** Explorer le document **
1. Reformulez plus brièvement le paragraphe de l'article sur le traçage qui commence par « Tracer est un mot plutôt fashionable », en conservant ses faits principaux.
2. Recopiez fidèlement, dans l'article sur le traçage, le passage qui va de « Par A de Broca » jusqu'à « justifie-t-elle ces moyens ? ».

Tracer ou tracking une personne « COVID », La fin d’une vie plus juste et en commun justifie-t-elle ces moyens ?

 

Par A de Broca (24 avril)

Alain de Broca MD, PhD

Tracer ou tracking une personne « COVID »,

La fin d’une vie plus juste et en commun justifie-t-elle ces moyens ?

 

Auteur Alain de Broca MD, PhD

 Tracer est un mot plutôt fashionable (à la mode). Il fait bon demander à chacun de tracer sa vie, son itinéraire. D’ailleurs, nombreux sommes-nous à être heureux de pouvoir montrer autour de soi les différentes sorties faite à pied, en vélo grâce à ses outils numériques (montres connectées, smartphones avec autant d’applications que possibles) qui analysent la vitesse, la distance, les dénivellations négatives et positives effectuées en moins de temps qu’il ne le fallait. Nous n’oublions pas non plus les caractéristiques de la physiologie (cœur, respiration, sudation, calories, glycémie, etc.) envoyées sur un site non sécurisé ! La panoplie du parfait homme tracé est déjà bien mise en place.

 Un confinement de 6 semaines, accepté par la plus grande partie de la population, du fait de la guerre déclarée à un « hyper méchant virus inconnu» permet d’enlever toutes envies de sortir des sentiers battus. Le smartphone qui a servi de validation du sport quand  j’étais dans ma chambre du fait du confinement va pouvoir enfin servir à « me » protéger des méchants virus en m’alertant dès que je pourrais passer auprès de lui. La question peut se poser cependant autrement. L’humain a la propension de pouvoir renvoyer à celui qui est différent une image d’agresseur.  En fait, ce n’est pas en passant à côté du virus que je suis alerté mais d’un passant, transformé en porteur de virus. L’autre tend à devenir l’envahisseur puisque le virus qu’il porte pourrait « sauter » sur moi. L’autre devient alors le cheval de Troie. Comment faire pour ne pas me faire violer par ces choses que je ne domine pas ? Haro donc sur celui- celle qui pourrait être contaminée et donc contaminante ! Et pour cela, comment faire ? Pourquoi ne pas inventer une brigade de la bonne hygiène avec des logiciels qui permettrait de tout régler [1] ?

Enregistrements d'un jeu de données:
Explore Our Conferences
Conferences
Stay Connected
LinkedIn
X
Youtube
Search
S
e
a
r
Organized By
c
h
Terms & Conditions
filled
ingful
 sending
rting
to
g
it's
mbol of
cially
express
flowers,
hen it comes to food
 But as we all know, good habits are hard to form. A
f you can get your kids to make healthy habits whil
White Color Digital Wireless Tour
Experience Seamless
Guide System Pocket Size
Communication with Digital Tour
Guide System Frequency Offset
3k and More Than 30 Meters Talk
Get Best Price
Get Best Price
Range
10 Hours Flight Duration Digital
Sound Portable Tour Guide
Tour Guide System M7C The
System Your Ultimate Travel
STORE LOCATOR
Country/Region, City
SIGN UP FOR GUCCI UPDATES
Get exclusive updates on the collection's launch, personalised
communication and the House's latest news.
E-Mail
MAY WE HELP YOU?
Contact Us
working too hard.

** Résultats par consigne **
1. Le mot « tracer » est à la mode. Beaucoup aiment montrer leurs sorties à pied ou à vélo grâce à des montres connectées et des smartphones qui mesurent la vitesse, la distance et le dénivelé. Ils envoient aussi leurs données physiologiques (cœur, respiration, sudation, calories, glycémie) sur un site non sécurisé. La panoplie du parfait homme tracé est donc déjà en place.

2.
Par A de Broca (24 avril)

Alain de Broca MD, PhD

Tracer ou tracking une personne « COVID »,

La fin d’une vie plus juste et en commun justifie-t-elle ces moyens ?